──────── Document section
Monessen Improvement Co. v. Flynn Lumber Co. ( 1915 )


Menu:
  • Mason, Judge:

    On the 1st day of August, 1911, the Monessen Improvement Company conveyed to the defendant, the Flynn Lumber Company, three parcels of land in Nicholas County, W. Va., aggregating 416.84 acres, at the price of $35 per acre, amounting to $14.589.40; of which sum $11,922.40 was paid at the time, and the balance, to-wit: $2,667.00, to be paid in one year with interest. A note was executed and lien reserved in the deed to secure the unpaid purchase money. The note for $2,667.00 was not paid at maturity, and a suit in chancery was brought in the circuit court of Nicholas County to enforce the lien. The sale was by the acre and not in gross.

    The defendant answered the bill, claiming that there was a deficiency in the acreage of land so conveyed, of 76.20 acres, which at the purchase price of $35 per acre would amount to $2,667.00, which defendant asked to have set off against plaintiff’s demand, and that the vendor’s lien be declared satisfied and released. Plaintiff filed a special reply to this answer: issue was joined and proof taken by both parties; and the cause was heard on the pleadings and proofs. The circuit court held “that the 66.20 acres mentioned and described in the proceedings in this cause is not within the boundary of land owned by the plaintiff and that the plaintiff is not entitled to recover off of the defendant the price of the *410said 66.20 acres”; but that there is due the plaintiff from the defendant the sum of $402.50, and decreed that the same be paid. From this decree the plaintiffs appealed.

    The decrfee does not show for what this sum of $402.50 was decreed, but no doubt it was the amount due on the ten acres metioned and described in the bill. The defendant contested payment of this sum also, but no reason appears why this should not be paid. It appears to be a proper charge.
────────────────
Work instructions:
(a) Please list each pleading that the Flynn Lumber opinion says a party filed in the chancery suit, and name the party that filed it.
(b) Pick up the Flynn Lumber opinion after its last sentence and write the next part of the court's discussion.
──────── Provided records
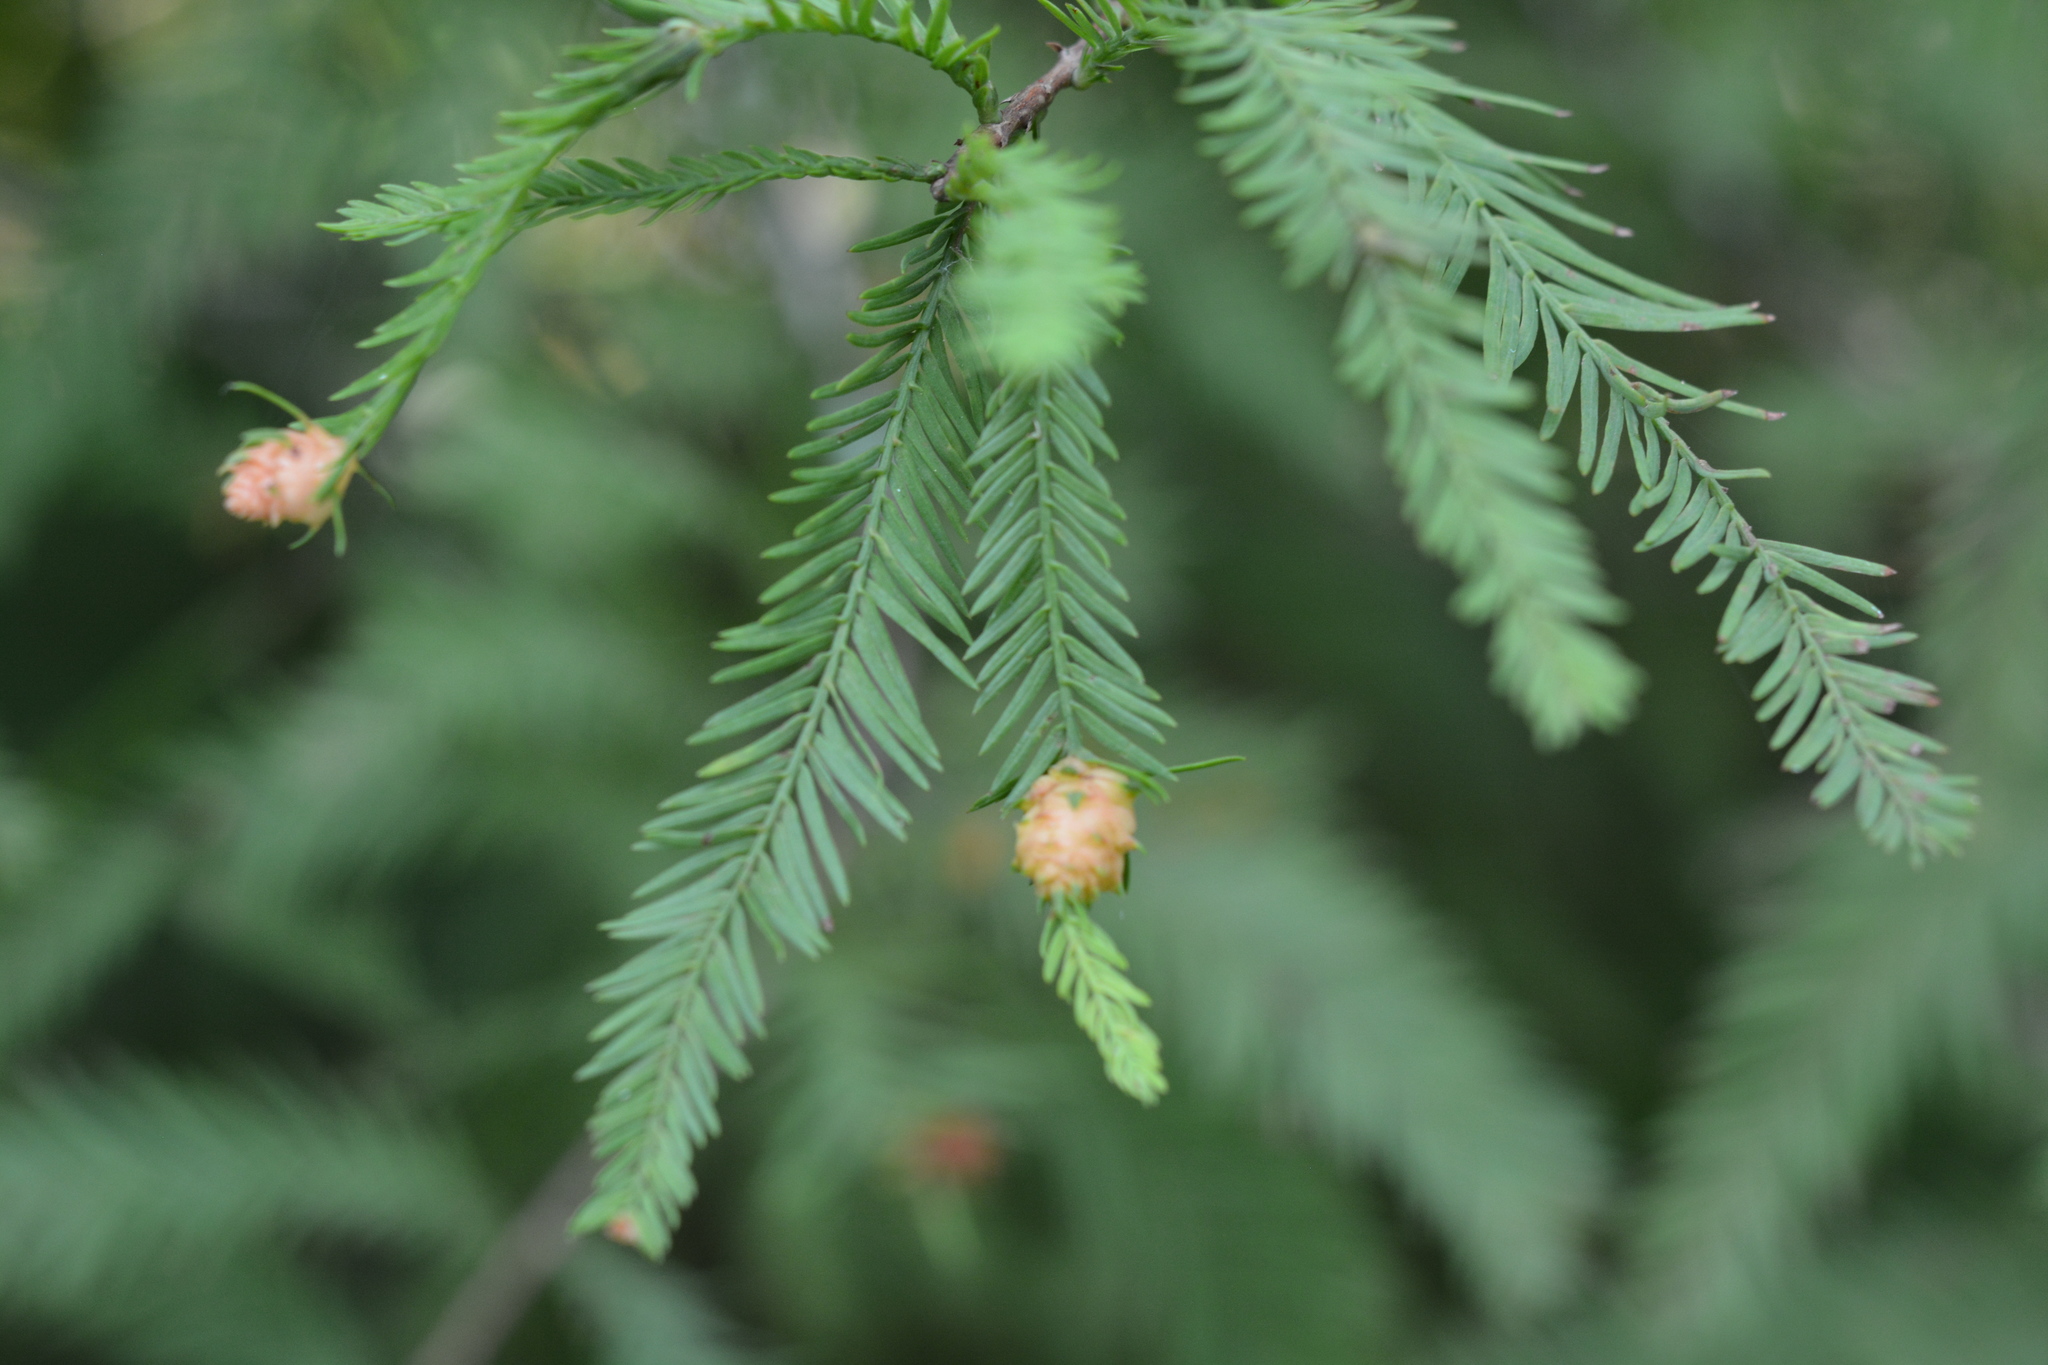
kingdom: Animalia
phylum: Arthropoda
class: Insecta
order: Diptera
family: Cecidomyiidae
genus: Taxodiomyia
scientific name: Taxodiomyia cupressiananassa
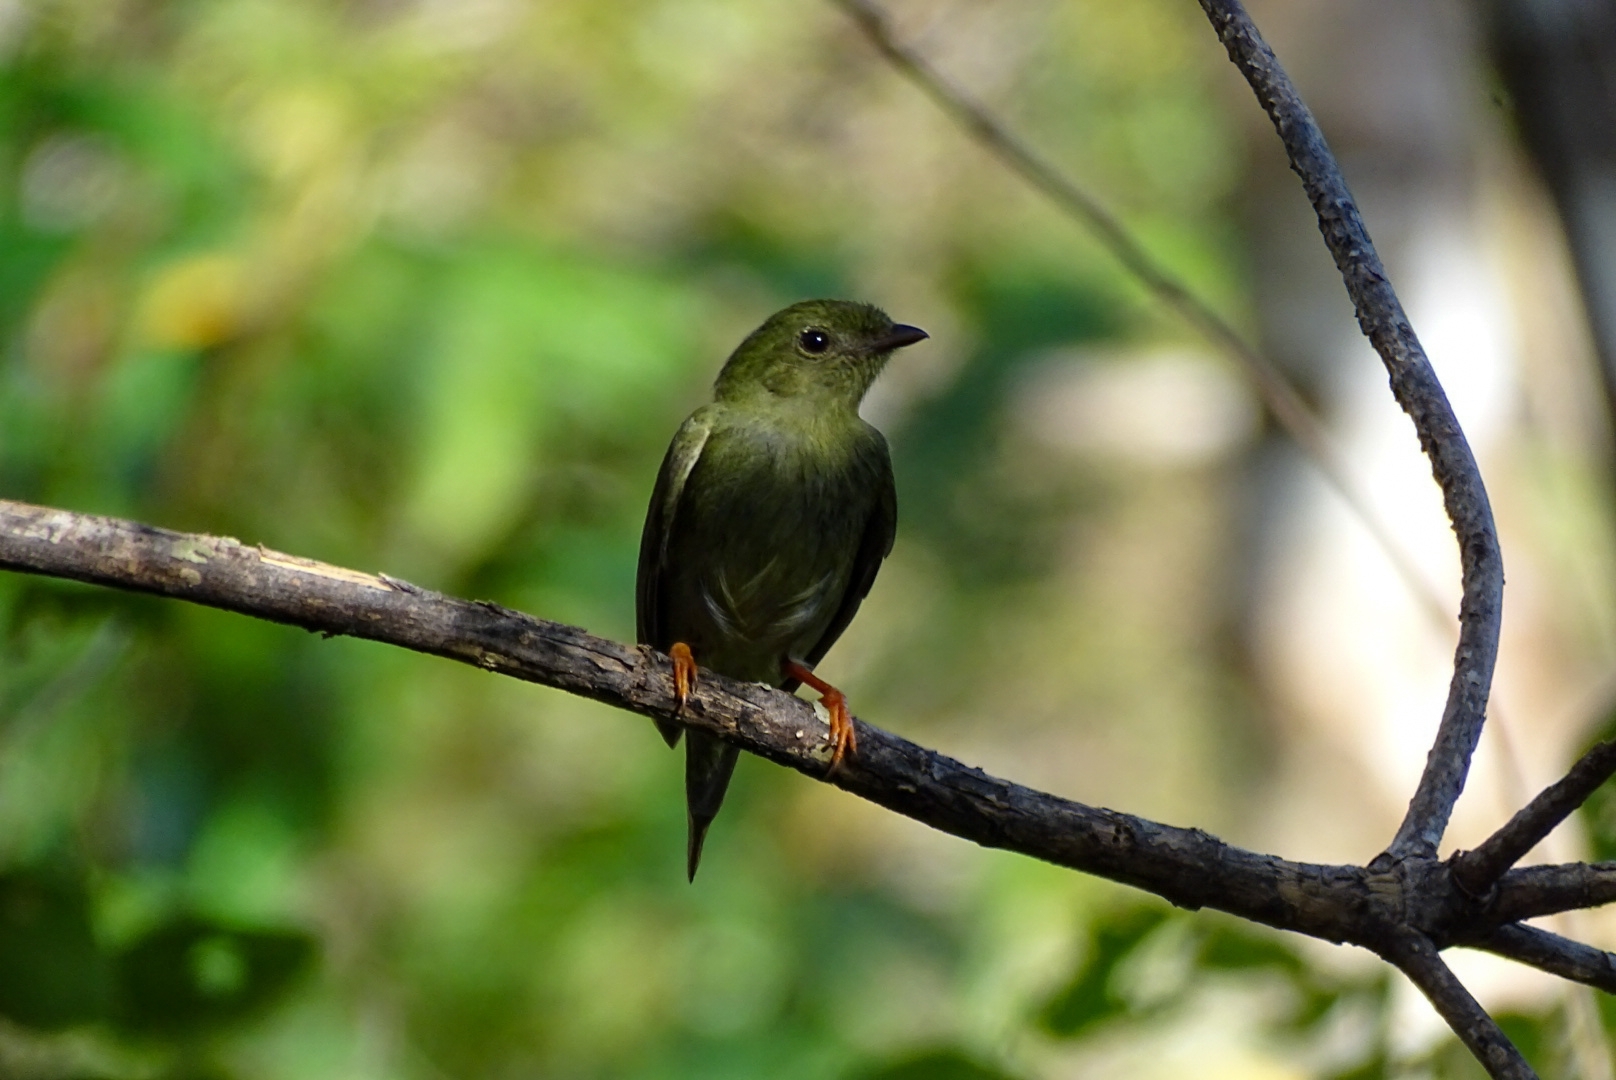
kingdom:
────────────────
──────── Provided records
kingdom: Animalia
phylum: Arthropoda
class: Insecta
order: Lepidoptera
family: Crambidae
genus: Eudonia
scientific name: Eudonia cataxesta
────────────────
──────── Provided records
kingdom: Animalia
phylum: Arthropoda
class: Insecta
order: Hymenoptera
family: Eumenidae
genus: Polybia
────────────────
Answer list:
(a)
- Bill: filed by the plaintiff, the Monessen Improvement Company
- Answer: filed by the defendant, the Flynn Lumber Company
- Special reply: filed by the plaintiff, the Monessen Improvement Company

(b)
    The record of this cause discloses the following ' facts, namely: Parcel No. 3, in plaintiff’s deed to defendant, containing 228.14 acres, includes the 66.20 acres in controversy, held not to belong to plaintiff. The controversy in relation to this 66.20 acres, arises out of the following facts:

    The record discloses that there were grants by the Commonwealth of Virginia to Teter Null, and to William and Benjamin Summers, under which plaintiff derived title to the said 228.14 acres, and that there was also a grant to Henry Banks, for another tract of land, known as the “Stockton” or “Hamilton” land, adjoining the Null and Summers grants. It also appears that an interlock, the extent of which is not disclosed, existed between the Null and Summers grants, and the Banks grant.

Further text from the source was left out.